• DATASET:
[Start of section]
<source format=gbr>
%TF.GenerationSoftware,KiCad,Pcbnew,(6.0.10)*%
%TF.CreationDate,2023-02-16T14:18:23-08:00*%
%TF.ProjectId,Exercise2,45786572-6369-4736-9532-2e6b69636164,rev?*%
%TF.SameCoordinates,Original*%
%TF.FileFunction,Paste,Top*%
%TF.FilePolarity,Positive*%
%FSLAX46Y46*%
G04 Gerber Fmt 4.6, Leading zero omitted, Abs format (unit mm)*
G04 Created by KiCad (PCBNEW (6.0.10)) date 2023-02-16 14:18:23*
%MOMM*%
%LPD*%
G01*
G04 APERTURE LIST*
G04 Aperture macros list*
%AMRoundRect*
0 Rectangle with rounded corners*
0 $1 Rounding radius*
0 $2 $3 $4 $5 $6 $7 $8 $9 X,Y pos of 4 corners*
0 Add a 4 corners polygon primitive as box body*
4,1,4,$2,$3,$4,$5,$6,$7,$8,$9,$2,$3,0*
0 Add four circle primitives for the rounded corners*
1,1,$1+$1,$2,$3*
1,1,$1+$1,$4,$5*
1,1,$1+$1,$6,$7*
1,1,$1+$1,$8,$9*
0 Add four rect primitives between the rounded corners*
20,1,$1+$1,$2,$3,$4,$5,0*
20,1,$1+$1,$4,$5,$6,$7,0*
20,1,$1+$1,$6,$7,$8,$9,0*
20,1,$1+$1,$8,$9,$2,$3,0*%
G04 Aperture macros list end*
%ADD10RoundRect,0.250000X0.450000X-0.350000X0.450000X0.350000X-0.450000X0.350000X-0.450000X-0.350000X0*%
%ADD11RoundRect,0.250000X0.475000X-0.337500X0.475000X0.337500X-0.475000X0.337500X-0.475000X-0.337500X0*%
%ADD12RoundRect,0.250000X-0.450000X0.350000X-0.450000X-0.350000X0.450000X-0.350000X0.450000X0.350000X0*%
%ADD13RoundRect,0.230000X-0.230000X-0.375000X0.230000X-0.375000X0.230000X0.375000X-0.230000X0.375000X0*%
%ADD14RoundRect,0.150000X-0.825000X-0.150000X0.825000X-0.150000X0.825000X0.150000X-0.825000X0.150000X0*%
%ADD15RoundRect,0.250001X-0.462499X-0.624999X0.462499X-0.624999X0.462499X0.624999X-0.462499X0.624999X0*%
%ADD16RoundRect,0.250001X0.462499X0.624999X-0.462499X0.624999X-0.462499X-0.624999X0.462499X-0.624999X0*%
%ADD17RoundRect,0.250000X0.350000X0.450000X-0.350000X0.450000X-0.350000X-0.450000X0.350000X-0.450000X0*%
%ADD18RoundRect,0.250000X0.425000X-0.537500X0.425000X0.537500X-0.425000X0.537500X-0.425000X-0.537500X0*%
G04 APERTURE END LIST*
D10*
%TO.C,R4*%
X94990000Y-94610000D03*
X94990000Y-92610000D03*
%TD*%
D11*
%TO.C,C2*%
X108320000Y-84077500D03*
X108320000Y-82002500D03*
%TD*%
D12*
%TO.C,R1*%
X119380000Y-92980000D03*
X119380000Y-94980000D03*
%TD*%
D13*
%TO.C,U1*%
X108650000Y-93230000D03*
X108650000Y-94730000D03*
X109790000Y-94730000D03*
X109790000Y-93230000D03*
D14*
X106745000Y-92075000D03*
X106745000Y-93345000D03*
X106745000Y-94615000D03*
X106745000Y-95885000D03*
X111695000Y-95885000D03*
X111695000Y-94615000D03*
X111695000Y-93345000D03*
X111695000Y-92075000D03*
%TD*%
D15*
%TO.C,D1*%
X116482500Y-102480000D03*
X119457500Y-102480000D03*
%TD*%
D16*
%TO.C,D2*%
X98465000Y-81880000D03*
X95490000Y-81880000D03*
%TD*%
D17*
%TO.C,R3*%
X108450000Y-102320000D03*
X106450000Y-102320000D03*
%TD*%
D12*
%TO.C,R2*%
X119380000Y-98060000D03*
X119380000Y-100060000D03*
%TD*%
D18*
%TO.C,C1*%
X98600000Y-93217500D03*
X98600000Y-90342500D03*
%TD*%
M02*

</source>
[End of section]
• WHAT IS NEEDED: Please reproduce every line shown above, exactly as written.

• EXERCISE RESPONSE:
<source format=gbr>
%TF.GenerationSoftware,KiCad,Pcbnew,(6.0.10)*%
%TF.CreationDate,2023-02-16T14:18:23-08:00*%
%TF.ProjectId,Exercise2,45786572-6369-4736-9532-2e6b69636164,rev?*%
%TF.SameCoordinates,Original*%
%TF.FileFunction,Paste,Top*%
%TF.FilePolarity,Positive*%
%FSLAX46Y46*%
G04 Gerber Fmt 4.6, Leading zero omitted, Abs format (unit mm)*
G04 Created by KiCad (PCBNEW (6.0.10)) date 2023-02-16 14:18:23*
%MOMM*%
%LPD*%
G01*
G04 APERTURE LIST*
G04 Aperture macros list*
%AMRoundRect*
0 Rectangle with rounded corners*
0 $1 Rounding radius*
0 $2 $3 $4 $5 $6 $7 $8 $9 X,Y pos of 4 corners*
0 Add a 4 corners polygon primitive as box body*
4,1,4,$2,$3,$4,$5,$6,$7,$8,$9,$2,$3,0*
0 Add four circle primitives for the rounded corners*
1,1,$1+$1,$2,$3*
1,1,$1+$1,$4,$5*
1,1,$1+$1,$6,$7*
1,1,$1+$1,$8,$9*
0 Add four rect primitives between the rounded corners*
20,1,$1+$1,$2,$3,$4,$5,0*
20,1,$1+$1,$4,$5,$6,$7,0*
20,1,$1+$1,$6,$7,$8,$9,0*
20,1,$1+$1,$8,$9,$2,$3,0*%
G04 Aperture macros list end*
%ADD10RoundRect,0.250000X0.450000X-0.350000X0.450000X0.350000X-0.450000X0.350000X-0.450000X-0.350000X0*%
%ADD11RoundRect,0.250000X0.475000X-0.337500X0.475000X0.337500X-0.475000X0.337500X-0.475000X-0.337500X0*%
%ADD12RoundRect,0.250000X-0.450000X0.350000X-0.450000X-0.350000X0.450000X-0.350000X0.450000X0.350000X0*%
%ADD13RoundRect,0.230000X-0.230000X-0.375000X0.230000X-0.375000X0.230000X0.375000X-0.230000X0.375000X0*%
%ADD14RoundRect,0.150000X-0.825000X-0.150000X0.825000X-0.150000X0.825000X0.150000X-0.825000X0.150000X0*%
%ADD15RoundRect,0.250001X-0.462499X-0.624999X0.462499X-0.624999X0.462499X0.624999X-0.462499X0.624999X0*%
%ADD16RoundRect,0.250001X0.462499X0.624999X-0.462499X0.624999X-0.462499X-0.624999X0.462499X-0.624999X0*%
%ADD17RoundRect,0.250000X0.350000X0.450000X-0.350000X0.450000X-0.350000X-0.450000X0.350000X-0.450000X0*%
%ADD18RoundRect,0.250000X0.425000X-0.537500X0.425000X0.537500X-0.425000X0.537500X-0.425000X-0.537500X0*%
G04 APERTURE END LIST*
D10*
%TO.C,R4*%
X94990000Y-94610000D03*
X94990000Y-92610000D03*
%TD*%
D11*
%TO.C,C2*%
X108320000Y-84077500D03*
X108320000Y-82002500D03*
%TD*%
D12*
%TO.C,R1*%
X119380000Y-92980000D03*
X119380000Y-94980000D03*
%TD*%
D13*
%TO.C,U1*%
X108650000Y-93230000D03*
X108650000Y-94730000D03*
X109790000Y-94730000D03*
X109790000Y-93230000D03*
D14*
X106745000Y-92075000D03*
X106745000Y-93345000D03*
X106745000Y-94615000D03*
X106745000Y-95885000D03*
X111695000Y-95885000D03*
X111695000Y-94615000D03*
X111695000Y-93345000D03*
X111695000Y-92075000D03*
%TD*%
D15*
%TO.C,D1*%
X116482500Y-102480000D03*
X119457500Y-102480000D03*
%TD*%
D16*
%TO.C,D2*%
X98465000Y-81880000D03*
X95490000Y-81880000D03*
%TD*%
D17*
%TO.C,R3*%
X108450000Y-102320000D03*
X106450000Y-102320000D03*
%TD*%
D12*
%TO.C,R2*%
X119380000Y-98060000D03*
X119380000Y-100060000D03*
%TD*%
D18*
%TO.C,C1*%
X98600000Y-93217500D03*
X98600000Y-90342500D03*
%TD*%
M02*

</source>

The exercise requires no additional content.